Role of Glu-255, Asp-371, and neighboring residues in Na⁺ coupling. A, B, D, E, and H, active ethidium efflux activity in cells expressing E255Q (A), D371N (B), Y367A (D), F395A (E), or F288A (H) mutant was performed as described in the legend to Fig. 1C. C, F, and G, rates of facilitated ethidium efflux in ATP-depleted cells containing D371N (C), F395A (F), or F288A (G) mutant were measured as a function of the Na⁺ concentration as described for Fig. 1D. Error bars represent the mean ± S.E. of four independent observations.

FIGURE 6.

Studies on H⁺ coupling. A, effect of saturating amounts of ethidium (Et) on the pH of a low-buffered solution containing purified WT NorM-VC, carboxyl to amide mutants or no protein (CTR). In the histogram, only the decrease in pH/min for WT was significantly elevated compared with CTR (p < 0.005).
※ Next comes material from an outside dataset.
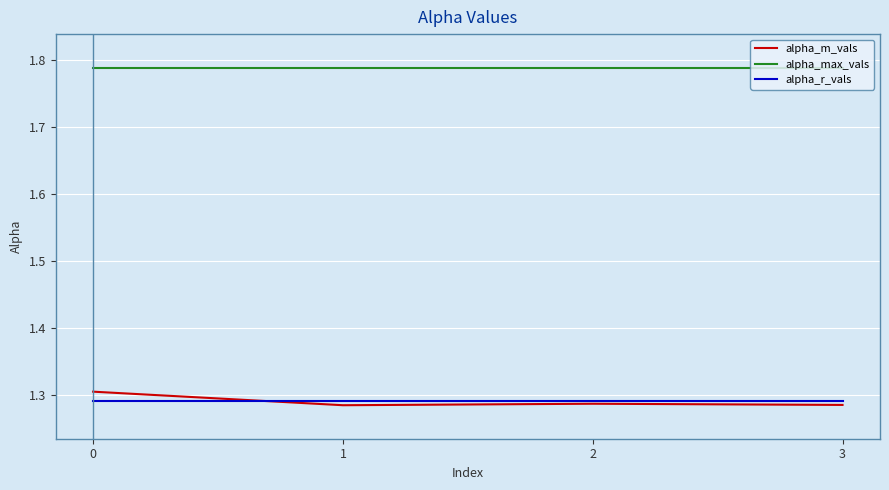

What is the total value across all series at 1?

4.4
B, ethidium transport in proteoliposomes containing purified D371N NorM-VC with imposed standard SMF ± PMF (as described in Fig. 2B), or Δψ (interior positive) or PMF (interior positive and acid) in the presence of Na⁺ ([Na⁺]_in = [Na⁺]_out = 1 mm as described in the legend to Fig. 2C). C, steady-state level in B was determined in four independent experiments. Error bars represent the mean ± S.E. **, p < 0.05, significantly different. The difference between ethidium uptake in the presence of SMF versus SMF + PMF was not significant for the D371A mutant.